Try it ::
Write out the records that follow exactly. Do not include pictures.

[Entries taken from a collection]
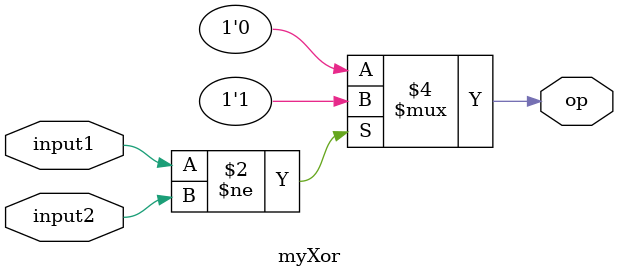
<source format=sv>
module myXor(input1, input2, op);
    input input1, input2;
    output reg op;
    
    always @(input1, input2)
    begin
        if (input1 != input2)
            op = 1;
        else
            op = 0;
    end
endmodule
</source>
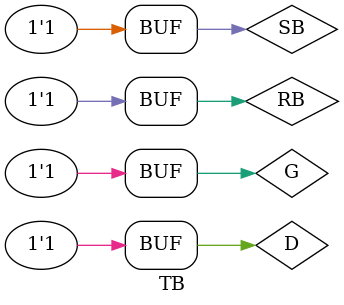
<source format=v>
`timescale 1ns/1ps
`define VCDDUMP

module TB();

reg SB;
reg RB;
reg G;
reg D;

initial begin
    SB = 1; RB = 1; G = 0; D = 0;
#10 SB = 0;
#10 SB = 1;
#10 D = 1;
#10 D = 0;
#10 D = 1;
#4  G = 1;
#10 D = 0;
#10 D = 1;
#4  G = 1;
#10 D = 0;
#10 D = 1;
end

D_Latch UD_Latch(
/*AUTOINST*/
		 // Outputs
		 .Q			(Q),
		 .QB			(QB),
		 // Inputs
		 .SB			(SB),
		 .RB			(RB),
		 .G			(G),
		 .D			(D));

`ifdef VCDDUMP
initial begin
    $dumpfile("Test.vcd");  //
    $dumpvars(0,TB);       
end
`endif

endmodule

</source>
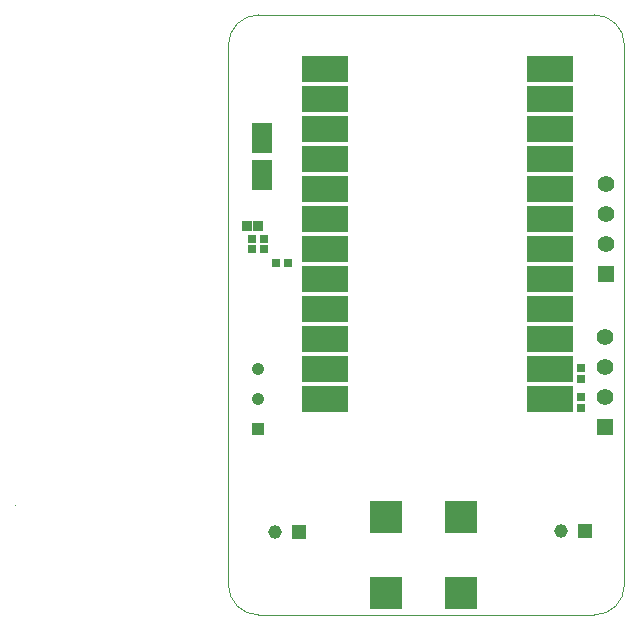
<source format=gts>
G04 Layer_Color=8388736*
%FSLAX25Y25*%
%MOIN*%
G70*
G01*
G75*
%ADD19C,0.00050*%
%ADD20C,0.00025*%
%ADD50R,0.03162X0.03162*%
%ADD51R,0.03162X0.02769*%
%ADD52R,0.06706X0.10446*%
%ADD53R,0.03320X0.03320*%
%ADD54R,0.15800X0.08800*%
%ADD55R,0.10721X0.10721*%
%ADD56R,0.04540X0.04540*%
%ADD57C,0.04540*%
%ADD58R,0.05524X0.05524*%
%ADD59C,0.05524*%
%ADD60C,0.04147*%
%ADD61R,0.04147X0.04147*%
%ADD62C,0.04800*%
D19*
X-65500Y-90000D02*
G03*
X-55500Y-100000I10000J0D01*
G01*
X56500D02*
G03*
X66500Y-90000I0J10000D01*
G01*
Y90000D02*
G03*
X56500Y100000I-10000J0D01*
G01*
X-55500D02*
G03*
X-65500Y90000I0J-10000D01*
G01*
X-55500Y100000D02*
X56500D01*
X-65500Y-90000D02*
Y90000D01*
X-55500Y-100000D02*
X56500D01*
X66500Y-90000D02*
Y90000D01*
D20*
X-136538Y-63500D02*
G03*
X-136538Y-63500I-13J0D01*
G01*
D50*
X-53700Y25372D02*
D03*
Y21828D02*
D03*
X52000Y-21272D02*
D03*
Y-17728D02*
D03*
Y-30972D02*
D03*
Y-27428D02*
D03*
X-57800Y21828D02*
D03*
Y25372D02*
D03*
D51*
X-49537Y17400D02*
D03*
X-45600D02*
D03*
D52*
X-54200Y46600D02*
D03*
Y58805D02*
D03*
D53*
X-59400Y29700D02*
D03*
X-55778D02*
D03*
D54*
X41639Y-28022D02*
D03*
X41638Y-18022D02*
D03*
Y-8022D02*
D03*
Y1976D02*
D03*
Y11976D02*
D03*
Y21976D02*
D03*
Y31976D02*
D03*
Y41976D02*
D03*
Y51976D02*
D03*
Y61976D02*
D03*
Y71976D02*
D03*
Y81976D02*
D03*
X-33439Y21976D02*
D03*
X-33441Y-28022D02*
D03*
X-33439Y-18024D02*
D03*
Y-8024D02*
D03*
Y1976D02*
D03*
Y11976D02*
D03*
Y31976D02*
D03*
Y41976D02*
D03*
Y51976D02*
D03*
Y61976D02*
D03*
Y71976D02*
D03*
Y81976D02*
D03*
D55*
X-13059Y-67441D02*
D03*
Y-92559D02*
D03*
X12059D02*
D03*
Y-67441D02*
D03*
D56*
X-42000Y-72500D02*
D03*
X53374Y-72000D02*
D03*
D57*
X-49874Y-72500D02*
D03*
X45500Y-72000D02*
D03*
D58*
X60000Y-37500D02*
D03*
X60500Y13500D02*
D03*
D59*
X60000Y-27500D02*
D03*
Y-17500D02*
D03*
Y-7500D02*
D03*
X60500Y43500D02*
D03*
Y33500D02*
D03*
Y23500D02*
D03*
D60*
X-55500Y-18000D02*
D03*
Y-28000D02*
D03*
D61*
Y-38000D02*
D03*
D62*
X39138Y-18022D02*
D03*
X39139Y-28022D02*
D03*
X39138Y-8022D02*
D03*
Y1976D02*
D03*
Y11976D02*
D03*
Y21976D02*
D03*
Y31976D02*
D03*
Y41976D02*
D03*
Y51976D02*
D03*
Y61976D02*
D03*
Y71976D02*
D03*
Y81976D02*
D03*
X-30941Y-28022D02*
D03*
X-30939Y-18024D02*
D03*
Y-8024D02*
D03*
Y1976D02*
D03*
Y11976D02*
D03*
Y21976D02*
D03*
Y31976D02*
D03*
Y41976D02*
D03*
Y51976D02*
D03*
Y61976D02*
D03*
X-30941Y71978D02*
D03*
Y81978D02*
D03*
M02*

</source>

Exercise output ::
<source format=sv>
module myXor(input1, input2, op);
    input input1, input2;
    output reg op;
    
    always @(input1, input2)
    begin
        if (input1 != input2)
            op = 1;
        else
            op = 0;
    end
endmodule
</source>
<source format=v>
`timescale 1ns/1ps
`define VCDDUMP

module TB();

reg SB;
reg RB;
reg G;
reg D;

initial begin
    SB = 1; RB = 1; G = 0; D = 0;
#10 SB = 0;
#10 SB = 1;
#10 D = 1;
#10 D = 0;
#10 D = 1;
#4  G = 1;
#10 D = 0;
#10 D = 1;
#4  G = 1;
#10 D = 0;
#10 D = 1;
end

D_Latch UD_Latch(
/*AUTOINST*/
		 // Outputs
		 .Q			(Q),
		 .QB			(QB),
		 // Inputs
		 .SB			(SB),
		 .RB			(RB),
		 .G			(G),
		 .D			(D));

`ifdef VCDDUMP
initial begin
    $dumpfile("Test.vcd");  //
    $dumpvars(0,TB);       
end
`endif

endmodule

</source>
<source format=gts>
G04 Layer_Color=8388736*
%FSLAX25Y25*%
%MOIN*%
G70*
G01*
G75*
%ADD19C,0.00050*%
%ADD20C,0.00025*%
%ADD50R,0.03162X0.03162*%
%ADD51R,0.03162X0.02769*%
%ADD52R,0.06706X0.10446*%
%ADD53R,0.03320X0.03320*%
%ADD54R,0.15800X0.08800*%
%ADD55R,0.10721X0.10721*%
%ADD56R,0.04540X0.04540*%
%ADD57C,0.04540*%
%ADD58R,0.05524X0.05524*%
%ADD59C,0.05524*%
%ADD60C,0.04147*%
%ADD61R,0.04147X0.04147*%
%ADD62C,0.04800*%
D19*
X-65500Y-90000D02*
G03*
X-55500Y-100000I10000J0D01*
G01*
X56500D02*
G03*
X66500Y-90000I0J10000D01*
G01*
Y90000D02*
G03*
X56500Y100000I-10000J0D01*
G01*
X-55500D02*
G03*
X-65500Y90000I0J-10000D01*
G01*
X-55500Y100000D02*
X56500D01*
X-65500Y-90000D02*
Y90000D01*
X-55500Y-100000D02*
X56500D01*
X66500Y-90000D02*
Y90000D01*
D20*
X-136538Y-63500D02*
G03*
X-136538Y-63500I-13J0D01*
G01*
D50*
X-53700Y25372D02*
D03*
Y21828D02*
D03*
X52000Y-21272D02*
D03*
Y-17728D02*
D03*
Y-30972D02*
D03*
Y-27428D02*
D03*
X-57800Y21828D02*
D03*
Y25372D02*
D03*
D51*
X-49537Y17400D02*
D03*
X-45600D02*
D03*
D52*
X-54200Y46600D02*
D03*
Y58805D02*
D03*
D53*
X-59400Y29700D02*
D03*
X-55778D02*
D03*
D54*
X41639Y-28022D02*
D03*
X41638Y-18022D02*
D03*
Y-8022D02*
D03*
Y1976D02*
D03*
Y11976D02*
D03*
Y21976D02*
D03*
Y31976D02*
D03*
Y41976D02*
D03*
Y51976D02*
D03*
Y61976D02*
D03*
Y71976D02*
D03*
Y81976D02*
D03*
X-33439Y21976D02*
D03*
X-33441Y-28022D02*
D03*
X-33439Y-18024D02*
D03*
Y-8024D02*
D03*
Y1976D02*
D03*
Y11976D02*
D03*
Y31976D02*
D03*
Y41976D02*
D03*
Y51976D02*
D03*
Y61976D02*
D03*
Y71976D02*
D03*
Y81976D02*
D03*
D55*
X-13059Y-67441D02*
D03*
Y-92559D02*
D03*
X12059D02*
D03*
Y-67441D02*
D03*
D56*
X-42000Y-72500D02*
D03*
X53374Y-72000D02*
D03*
D57*
X-49874Y-72500D02*
D03*
X45500Y-72000D02*
D03*
D58*
X60000Y-37500D02*
D03*
X60500Y13500D02*
D03*
D59*
X60000Y-27500D02*
D03*
Y-17500D02*
D03*
Y-7500D02*
D03*
X60500Y43500D02*
D03*
Y33500D02*
D03*
Y23500D02*
D03*
D60*
X-55500Y-18000D02*
D03*
Y-28000D02*
D03*
D61*
Y-38000D02*
D03*
D62*
X39138Y-18022D02*
D03*
X39139Y-28022D02*
D03*
X39138Y-8022D02*
D03*
Y1976D02*
D03*
Y11976D02*
D03*
Y21976D02*
D03*
Y31976D02*
D03*
Y41976D02*
D03*
Y51976D02*
D03*
Y61976D02*
D03*
Y71976D02*
D03*
Y81976D02*
D03*
X-30941Y-28022D02*
D03*
X-30939Y-18024D02*
D03*
Y-8024D02*
D03*
Y1976D02*
D03*
Y11976D02*
D03*
Y21976D02*
D03*
Y31976D02*
D03*
Y41976D02*
D03*
Y51976D02*
D03*
Y61976D02*
D03*
X-30941Y71978D02*
D03*
Y81978D02*
D03*
M02*

</source>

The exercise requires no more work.